The preliminary issues to be determined were: (i) whether the detention was valid as the surveyor had not identified regulation 28 of the Merchant Shipping and Fishing Vessels (Health and Safety at Work) Regulations 1997 as the source of the power to detain the ship; (ii) whether the facts relied upon by the surveyor were reasonable grounds for detaining the ship; (iii) if the detention was invalid, whether the detention constituted the tort of conversion on the ship; (iv) whether the court had the power to order statutory compensation under section 97 of the act.
Held: (1) The words of regulation 28(1) were predicated upon a surveyor, at a minimum, having in his mind at the time he issued a detention notice for non-conformity the standards that the regulations required. Since the surveyor appeared not to have had the regulations in mind when issuing the notices, he could not have formed a reasonable view on whether the ship conformed with the relevant standards. The detention could not be justified retrospectively by reliance on a power under that regulation. However, it would be an impracticably technical approach to require a surveyor, who was not a lawyer, to identify in the detention notice the specific section of the act under which the power was being exercised. In addition, the reference in the notice to the 1995 act was sufficient to encompass not only powers granted by the act but powers granted under regulations which were made pursuant to the act, including the 1997 regulations.
Whether the notices were issued under the regulations or the act, any defect in them would not in itself invalidate the exercise of the power of detention. Parliament could not have intended that: it would have been a triumph of form over substance when the object of the power of detention was to ensure the safety of ships and those on board, R v Soneji (Kamlesh Kumar) [2005] UKHL 49, [2006] 1 AC 340 applied.

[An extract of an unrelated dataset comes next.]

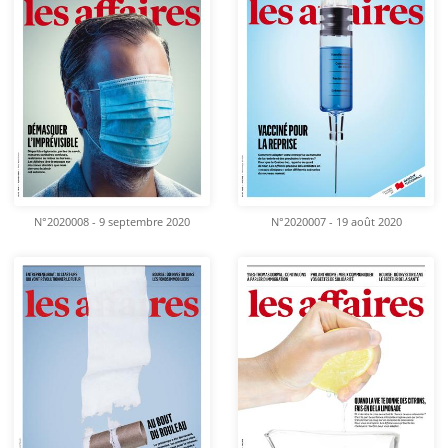
N°2020008 - 9 septembre 2020
N°2020007 - 19 août 2020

(2) In considering detention under sections 94 and 95 of the act, the word ‘dangerously’ added an important qualification to ‘unsafe’. Without more, the grounds given by the surveyor were not enough to render the ship ‘dangerously unsafe’, so they were not reasonable grounds for detaining the ship.
(3) For someone not in possession of the relevant goods to commit the tort of conversion, there had to be a dealing with the goods that either denied absolutely the right of the true owner or asserted a right inconsistent with the true owner’s right, England v Cowley [1872-73] LR 8 Ex 126 Ex Ct, Oakley v Lyster [1931] 1 KB 148 CA and Kuwait Airways Corp v Iraqi Airways Co (No6) [2002] UKHL 19, [2002] 2 AC 883 applied. C had remained in possession throughout and the detention notices had neither denied C’s right nor asserted any right inconsistent with it. Even if invalid, the intention of the notices had merely been to prevent C from using the ship in a particular way for a short time, not to assume ownership of the ship. That was not conversion.
(4) Section 97 of the act conferred a power on an arbitrator appointed under the act to award statutory compensation. There was no basis for a construction of the statute, whether by implication or otherwise, which would confer that statutory power on the court instead.
Preliminary issues determined.
Richard Lord QC (instructed by Thomas Cooper) for the claimant; David Goldstone QC, Ben Olbourne (instructed by Treasury Solicitor) for the defendant.